An alternative, which is unfortunately common in marine ecology, is to select sites based on other (non-random) properties. These properties could include their convenience to be sampled, or what a researcher expects to find. This is called ‘ad-hoc’, ‘opportunistic’, ‘haphazard’, ‘judgemental’, ‘purposeful’, or ‘convenience’ sampling. While at first glance this approach appears to be efficient, it in fact diminishes the ability to answer any questions about the population as a whole, which limits questions to those involving the specific sample only: descriptive and exploratory questions (unless non-testable assumptions are made). The reader is referred to Smith et al. (2017) and Dobson et al. (2020) for recent discussions on this topic in ecology.

The implication here is immediate and clear – **researchers should randomise** the sampling process if they expect the patterns observed in the sample to hold in the population. Researchers should not routinely perform haphazard sampling. Of course, there may be situations where a particular location appears so interesting that it could be *appended* to a randomised survey design, but its data can only be included into the analysis with additional (strong) assumptions and/or complexities in analysis approaches. The randomisation process is particularly important for monitoring programs where data from multiple surveys (through time and/or space) are combined.

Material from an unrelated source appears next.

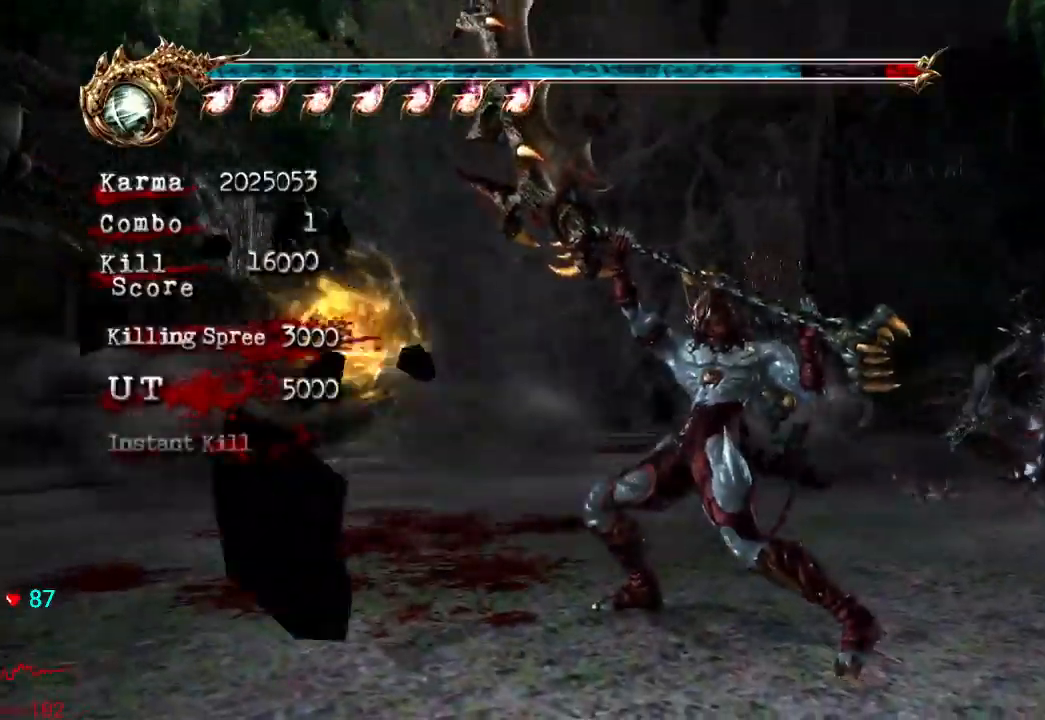
{"dt_ms": 500, "buttons": ["L2"], "left_stick": "up-left", "right_stick": "center", "events": [[67, "DPAD_UP", "up"], [167, "right_stick", "right"], [250, "L2", "down"], [250, "right_stick", "center"], [417, "left_stick", "up-left"]]}
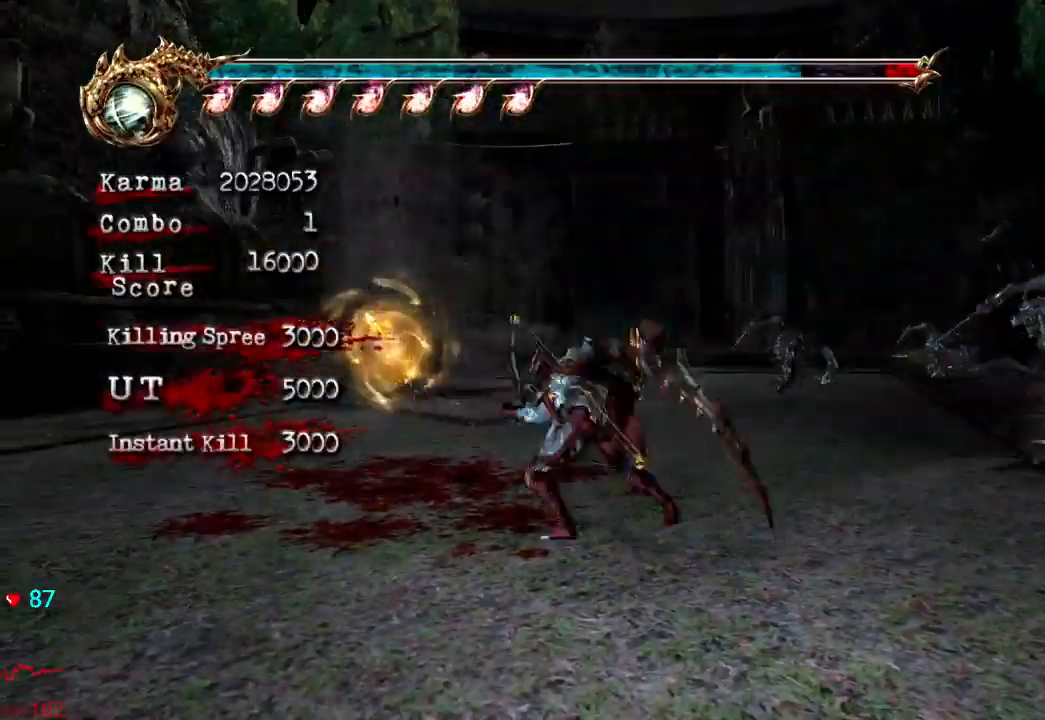
{"dt_ms": 500, "buttons": ["L2"], "left_stick": "center", "right_stick": "center"}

An important side-effect of randomisation is that a researcher must specify what the statistical population under study is. Formally, for surveying geographic areas, the population is a collection of potential survey locations from which a random sample is taken, often called a *sample frame* in the literature. The formal specification of the sample frame is important as it gives the extent to which the results are legitimately generalisable. A sample frame may be delimited by some combination of: spatial extent, depth, habitat type, season and the type of sample that the selected gear can adequately collect. Generalisation beyond the sample frame requires assumptions, often quite strong assumptions, that the processes outside the sample frame are identical to those within it. It is best to try and avoid these assumptions by expanding the sample frame prior to undertaking the survey.